== TRECHO DE ORIGEM ==

Às vezes, acontecem coisas que nos fazem pensar que a vida é uma
caixa de surpresas. Pois bem. Hoje, dia 27 de julho, darei uma palestra na
Biblioteca Municipal sobre o fazer do livro, durante a qual abordarei a
construção do Ajelasmicrim; com este texto ganhei o prêmio Off Flip de
Literatura em 2014. Dois dias antes, ao escrever o release da palestra, o
Facebook me exclamou que há exatamente 3 anos eu comemorava a
premiação na categoria infantojuvenil.
Naquele dia, tive uma das maiores emoções. A princípio, não acreditei
que seria possível ser contemplada em um concurso tão importante com um
conto que, na verdade, já não aguentava vê-lo mais. Foram 1.000 dias. Ou
seja, três anos de trabalhos quase diários sobre o tempo, desde que a ideia
começou a criar raízes em meu pensamento. Entretanto, se for um pouco mais
exata, o tema vagou dentro de mim por mais de vinte anos.
Foi assim. Quando eu era Orientadora Educacional em uma escola
particular no Rio de janeiro, há mais de vinte anos, acompanhava alunos entre
8 e 10 anos e uma das questões trabalhadas foi o tempo. Ah, eles não
conseguiam compreendê-lo, o que causava dificuldades na execução de
atividades, como ter 15 minutos para lanchar. Ou vinte para fazer um exercício.
Certa vez, conversando com eles em sala da aula, um menino disse que
compreendia o tempo quando fazia xixi porque entendia o iniciar e o terminar.
A inusitada situação foi entendida pela turma que passou a usá-lo melhor.
Fiquei tão surpresa e encantada com aquele insight que a ideia vinha à baila do
meu pensamento com frequência.
Anos mais tarde, conversei uma professora na Feira do Livro
Infantojuvenil que estava sentada à frente de uma pilha de livros, no estande
de uma editora, onde eu tinha um livro editado. A professora folheava um a um
e disse que precisava encontrar uma história que abordasse o quotidiano da
criança. Mais uma vez, a ideia do tempo me veio e eu me pus a pesquisá-lo.

== MATERIAL EXTRAÍDO ==

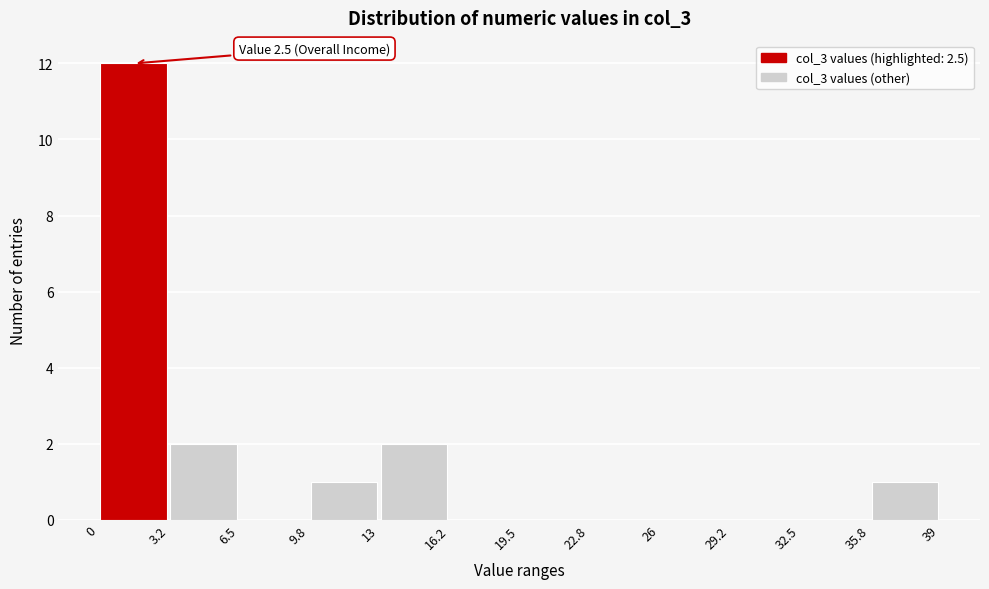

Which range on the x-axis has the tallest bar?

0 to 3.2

--

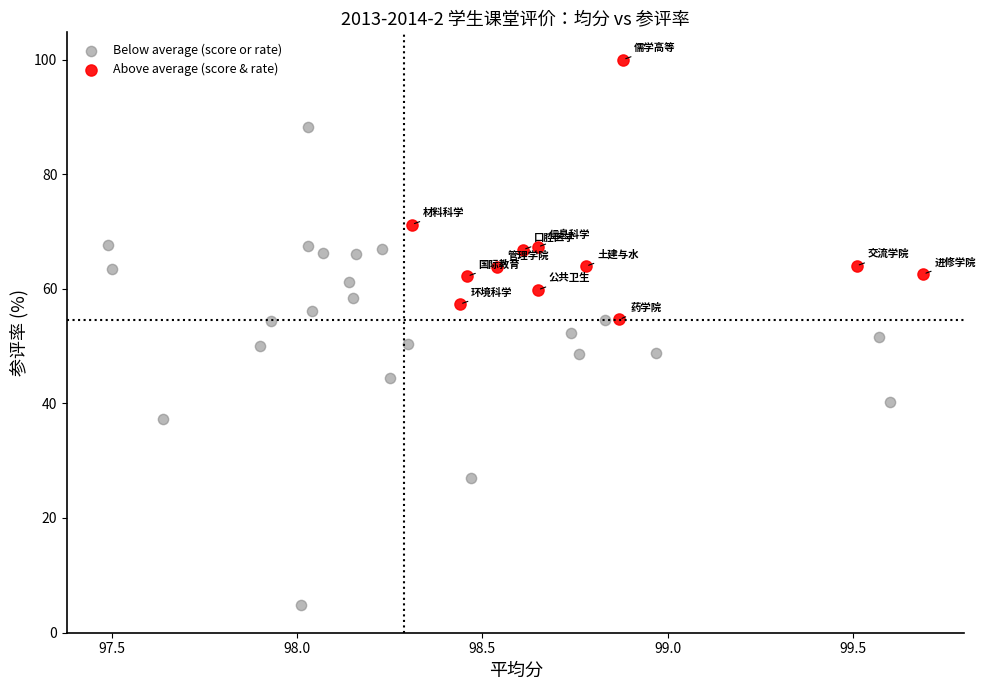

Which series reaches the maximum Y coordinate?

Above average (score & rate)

== TAREFAS A REALIZAR ==
A. Responda às perguntas a seguir com base no trecho de origem.
(i) Em que categoria o Ajelasmicrim foi premiado?
(ii) Quantos dias de trabalho foram dedicados ao conto?
(iii) Qual era a idade dos alunos acompanhados na escola particular?
B. Copie sem alterações a parte do trecho de origem que vai de "Certa vez, conversando" a "a usá-lo melhor.".

== RESPOSTAS POR TAREFA ==
A.
(i) Na categoria infantojuvenil.
(ii) 1.000 dias.
(iii) Entre 8 e 10 anos.

B.
Certa vez, conversando com eles em sala da aula, um menino disse que
compreendia o tempo quando fazia xixi porque entendia o iniciar e o terminar.
A inusitada situação foi entendida pela turma que passou a usá-lo melhor.